Barbuda, Antigua and Barbuda - Things to Do in Barbuda

Things to Do in Barbuda

Barbuda, Antigua and Barbuda - Complete Travel Guide

Barbuda drifts to its own beat. The sand at Low Bay feels cooler underfoot, 17km of pale crescent that makes Antigua's best strips feel cramped. Salt air mixes with wild sage. Trade winds lift and you catch the distant crash of frigate birds banking home to the lagoon's mangrove refuge. Codrington, the lone village, keeps time by tide and net. Fishermen mend mesh under sea-grape boughs while goats wander pastel houses frozen since the 1980s. Hurricane Irma tore the greenery bare in 2017. Recovery has been quiet but total. Palmettos now crowd the inland tracks. Fresh shoots thread weathered limestone.

Top Things to Do in Barbuda

Pink Beach sandbar walk

At low tide a sandbar surfaces, linking Pink Beach to a pocket cay. You wade knee-deep water that warms in minutes. The sand blushes from shell-pink to rose depending on the sun. Crushed foraminifera shells do the painting. Only your footprints and the odd tern whistle disturb the hush.

Booking Tip: Check the tide chart nailed to Codrington jetty. Two hours either side of low works. Bring reef shoes. The bar vanishes fast.

Frigate Bird Sanctuary kayak tour

Paddle the lagoon's mangrove maze. Canopies close overhead. Thousands of frigate birds nest above, scarlet throat pouches ballooning in mating season. Water mirrors well. Reflected roots hang beneath you. Guttural calls bounce off limestone. Your guide nods toward a juvenile flapping furiously before it finds an updraft.

Booking Tip: Guards cap groups at six kayaks. Book through your guesthouse the night before.

Darlby Sinkhole swim

A 20-minute scrub walk ends at a limestone sinkhole. Fresh rain floats atop salt. You feel the thermocline when you dive. Walls drop 30 feet sheer. Maidenhair ferns carpet stone and drip cool mist even at noon. Sun shafts knife the green depths.

Booking Tip: Trail turns slick after rain. Locals swear by mid-morning: dew gone, clouds not yet built.
━━━━━━━━━━━━━━━━━━━━━━━━━━━━━━
▶ **Written request a**:
Could you output the section of the Barbuda travel guide starting at "Pink Beach sandbar" and ending at "finds an updraft.", word for word?
━━━━━━━━━━━━━━━━━━━━━━━━━━━━━━
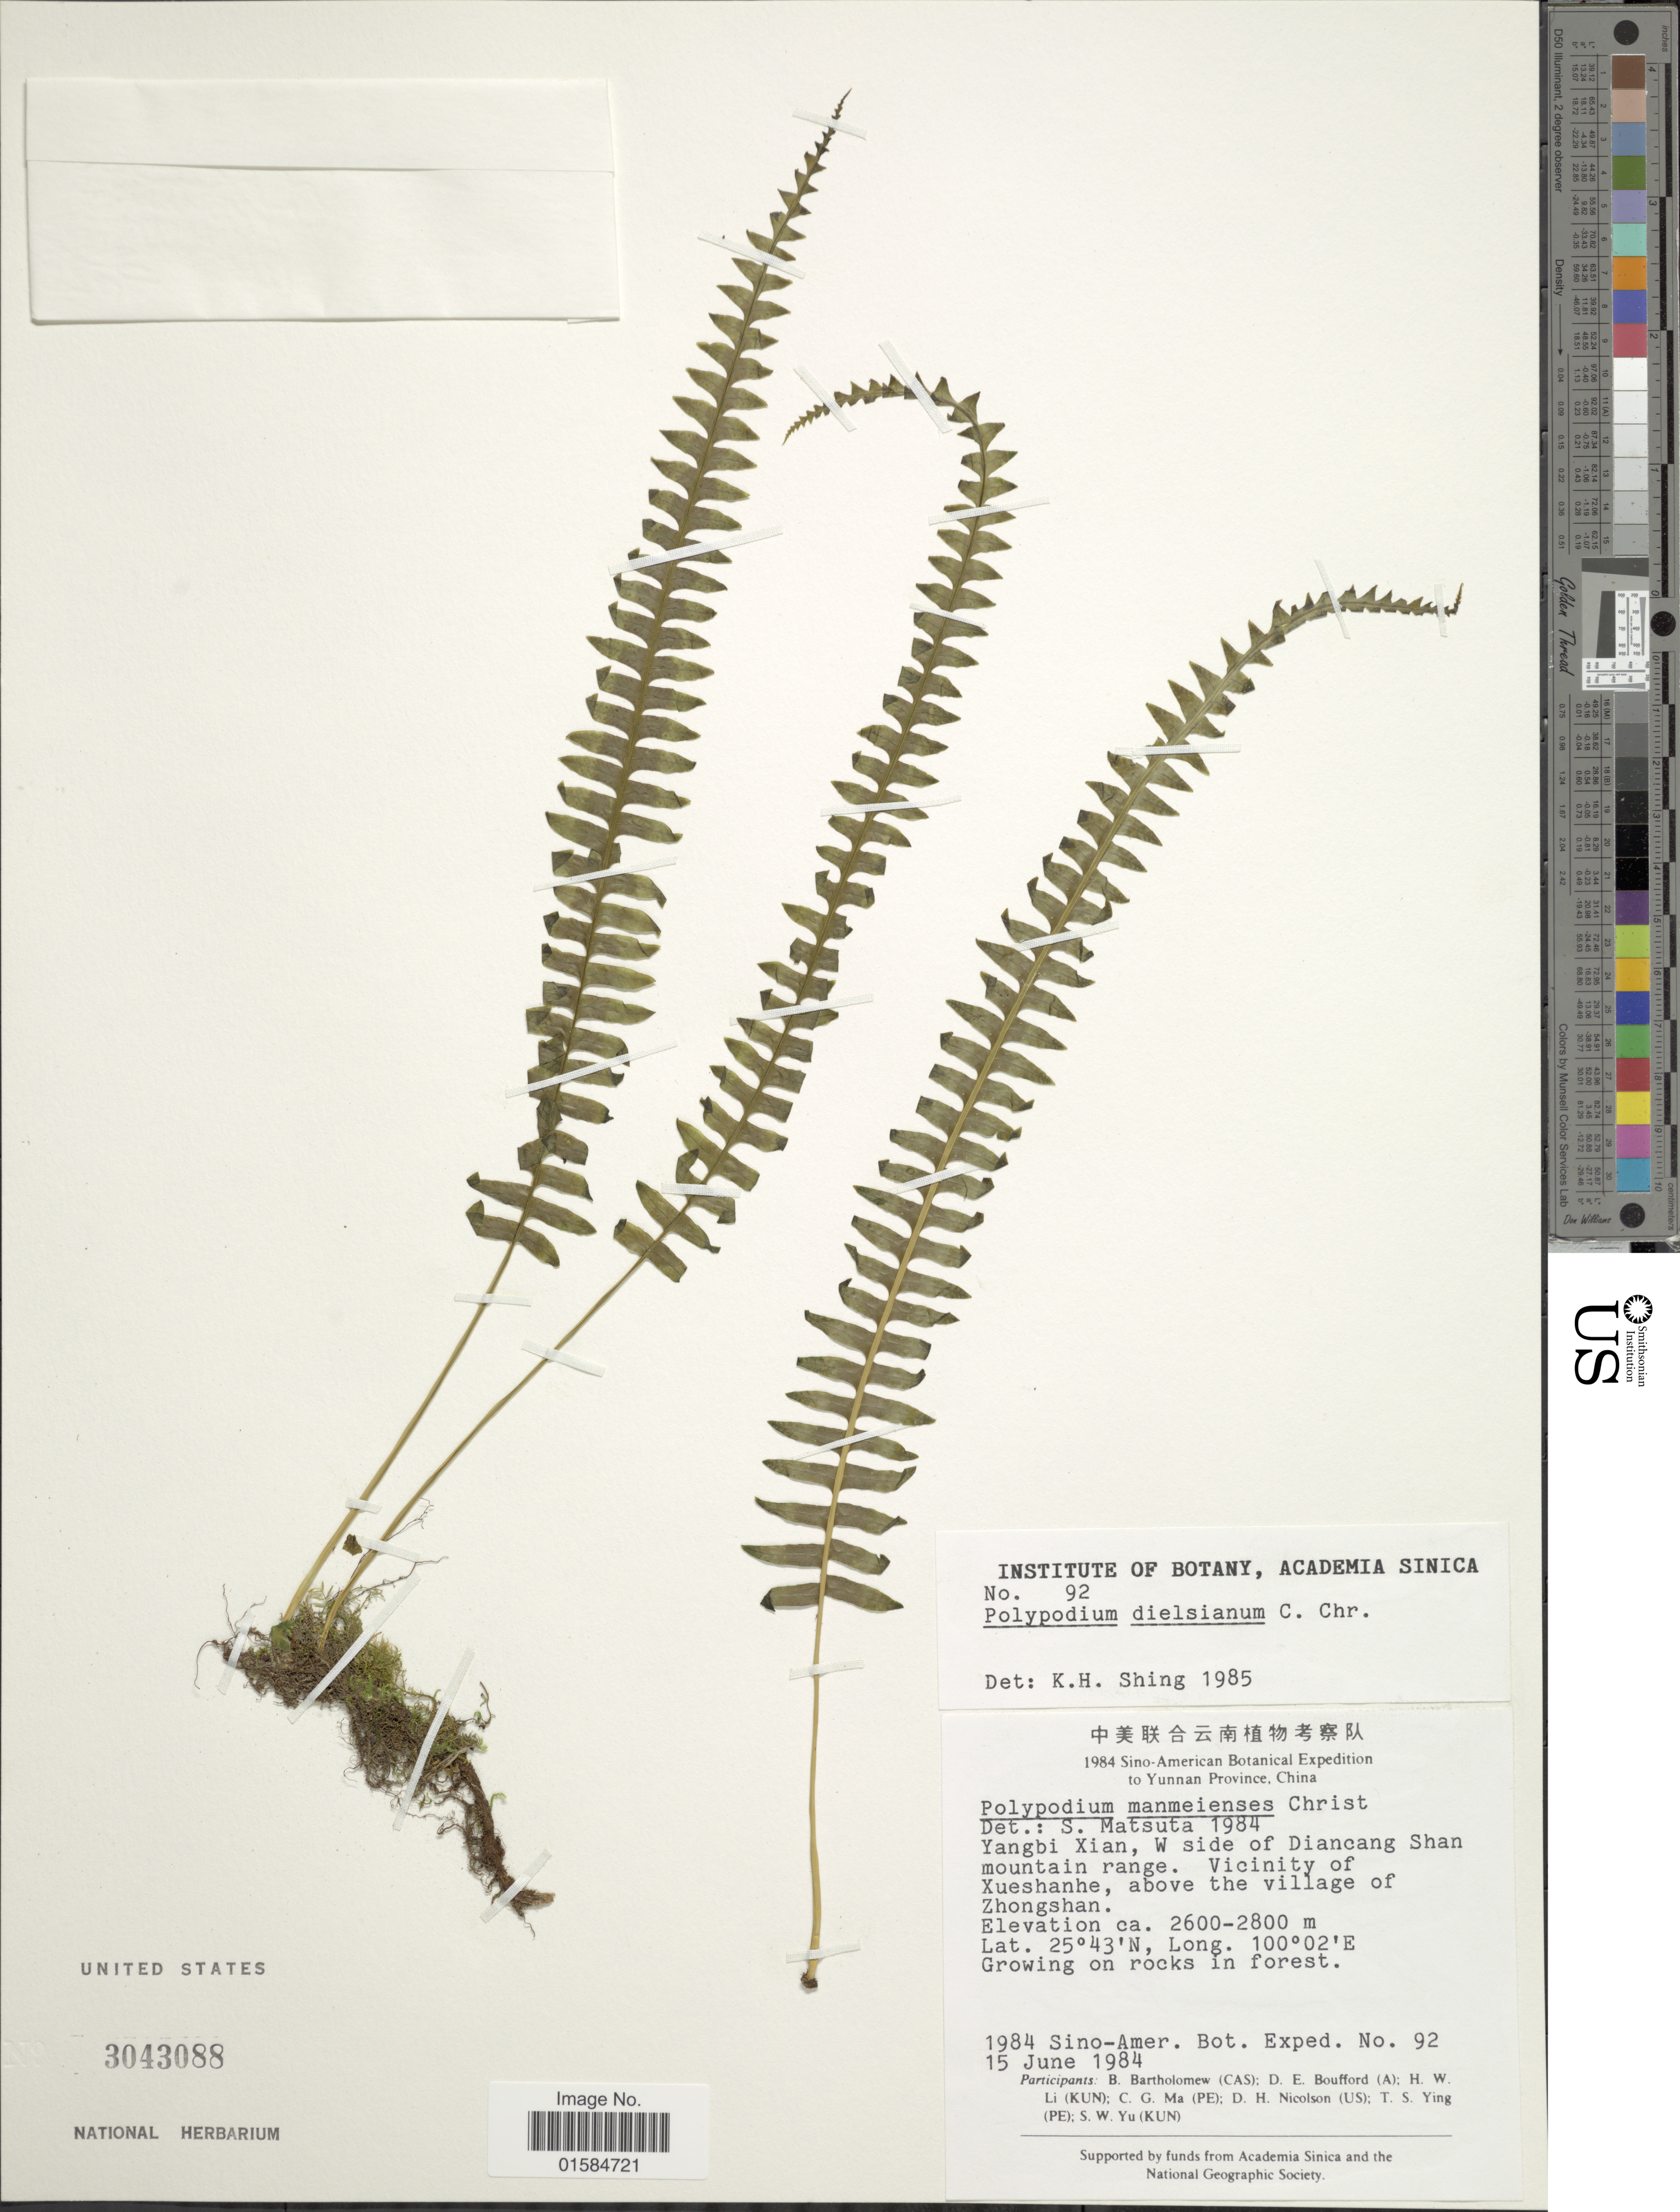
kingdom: Plantae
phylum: Tracheophyta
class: Polypodiopsida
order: Polypodiales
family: Polypodiaceae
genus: Goniophlebium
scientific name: Goniophlebium dielsianum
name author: (C. Chr.) Rödl-Linder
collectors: Sino-Amer. Bot. Exped. 1984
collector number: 92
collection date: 1984-06-15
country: China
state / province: Yunnan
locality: Yunnan Province, Yangbi Xian, W side of Diancang Shan mountain range, Vicinity of Xueshanhe, above the village of Zhongshan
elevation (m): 2600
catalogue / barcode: US 3043088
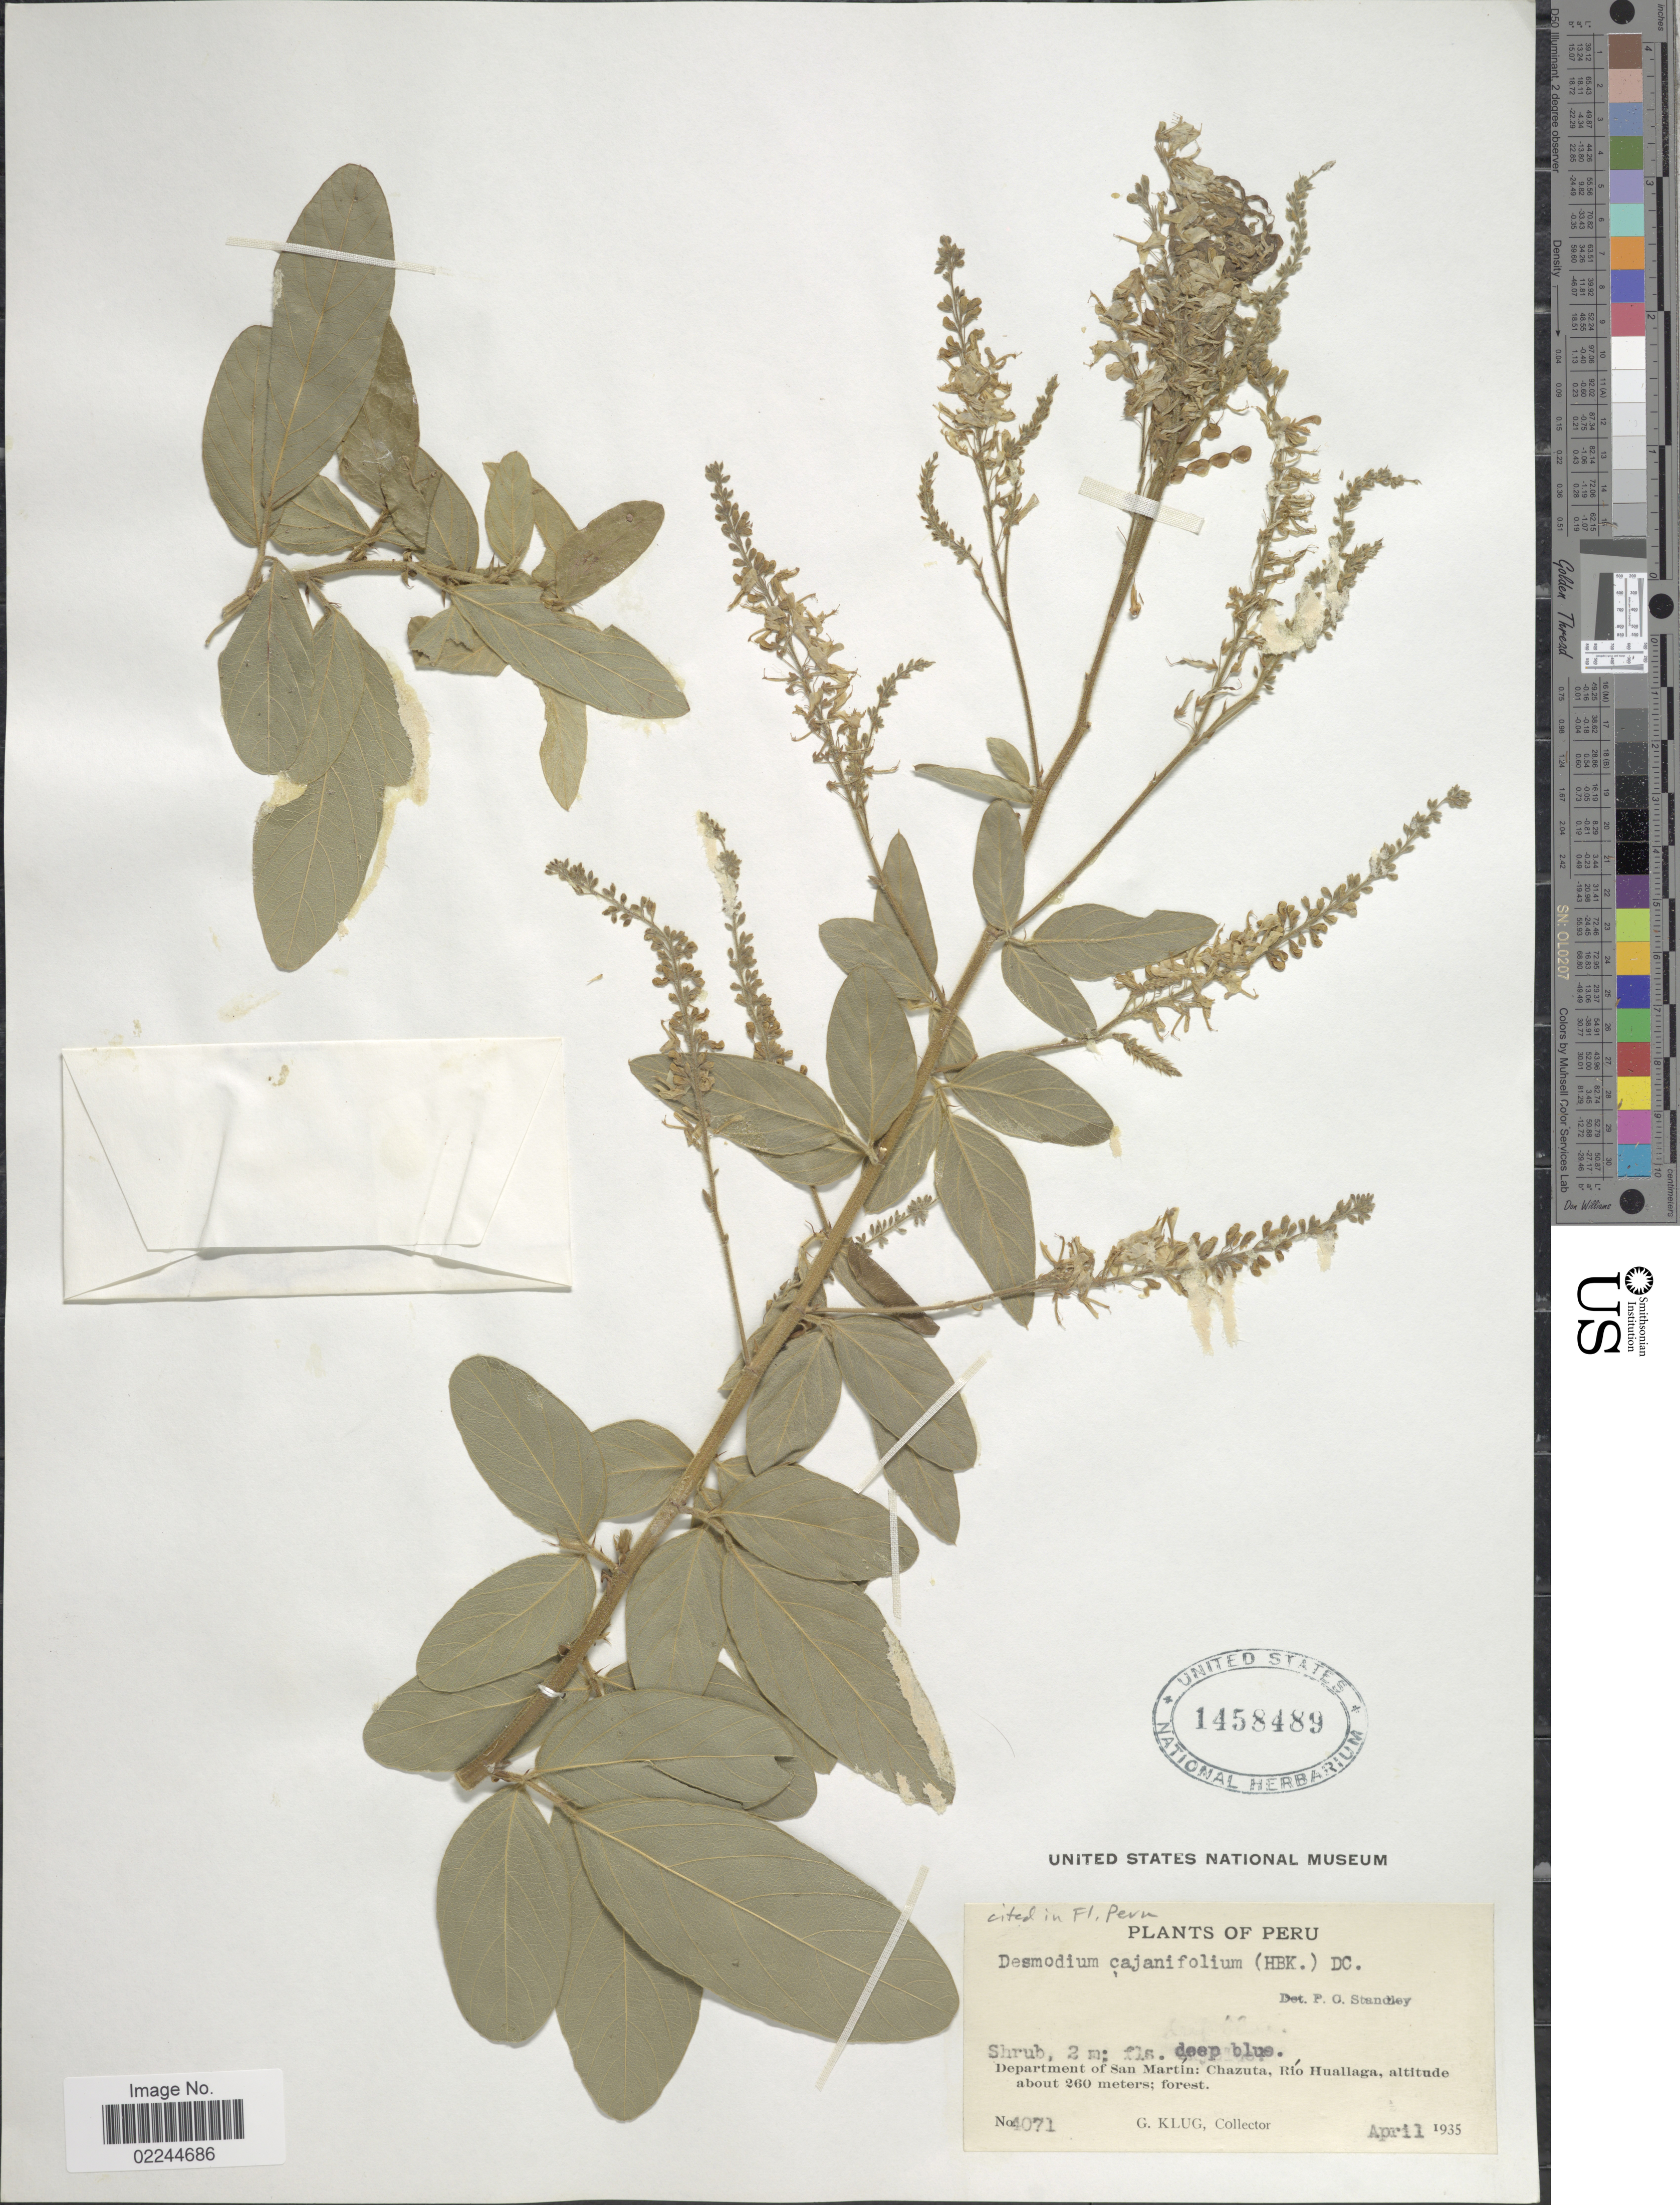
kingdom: Plantae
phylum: Tracheophyta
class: Magnoliopsida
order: Fabales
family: Fabaceae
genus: Desmodium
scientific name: Desmodium cajanifolium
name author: (Kunth) DC.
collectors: G. Klug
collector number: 4071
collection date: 1935-04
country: Peru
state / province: San Martín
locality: Chazuta, Rio Huallaga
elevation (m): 260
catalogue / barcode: US 1458489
━━━━━━━━━━━━━━━━━━━━━━━━━━━━━━
▶ **Written request b**:
Can you return every line of both records above verbatim, leaving the pictures out?

▶ **Exercise output a**:
Pink Beach sandbar walk

At low tide a sandbar surfaces, linking Pink Beach to a pocket cay. You wade knee-deep water that warms in minutes. The sand blushes from shell-pink to rose depending on the sun. Crushed foraminifera shells do the painting. Only your footprints and the odd tern whistle disturb the hush.

Booking Tip: Check the tide chart nailed to Codrington jetty. Two hours either side of low works. Bring reef shoes. The bar vanishes fast.

Frigate Bird Sanctuary kayak tour

Paddle the lagoon's mangrove maze. Canopies close overhead. Thousands of frigate birds nest above, scarlet throat pouches ballooning in mating season. Water mirrors well. Reflected roots hang beneath you. Guttural calls bounce off limestone. Your guide nods toward a juvenile flapping furiously before it finds an updraft.

▶ **Exercise output b**:
kingdom: Plantae
phylum: Tracheophyta
class: Polypodiopsida
order: Polypodiales
family: Polypodiaceae
genus: Goniophlebium
scientific name: Goniophlebium dielsianum
name author: (C. Chr.) Rödl-Linder
collectors: Sino-Amer. Bot. Exped. 1984
collector number: 92
collection date: 1984-06-15
country: China
state / province: Yunnan
locality: Yunnan Province, Yangbi Xian, W side of Diancang Shan mountain range, Vicinity of Xueshanhe, above the village of Zhongshan
elevation (m): 2600
catalogue / barcode: US 3043088
kingdom: Plantae
phylum: Tracheophyta
class: Magnoliopsida
order: Fabales
family: Fabaceae
genus: Desmodium
scientific name: Desmodium cajanifolium
name author: (Kunth) DC.
collectors: G. Klug
collector number: 4071
collection date: 1935-04
country: Peru
state / province: San Martín
locality: Chazuta, Rio Huallaga
elevation (m): 260
catalogue / barcode: US 1458489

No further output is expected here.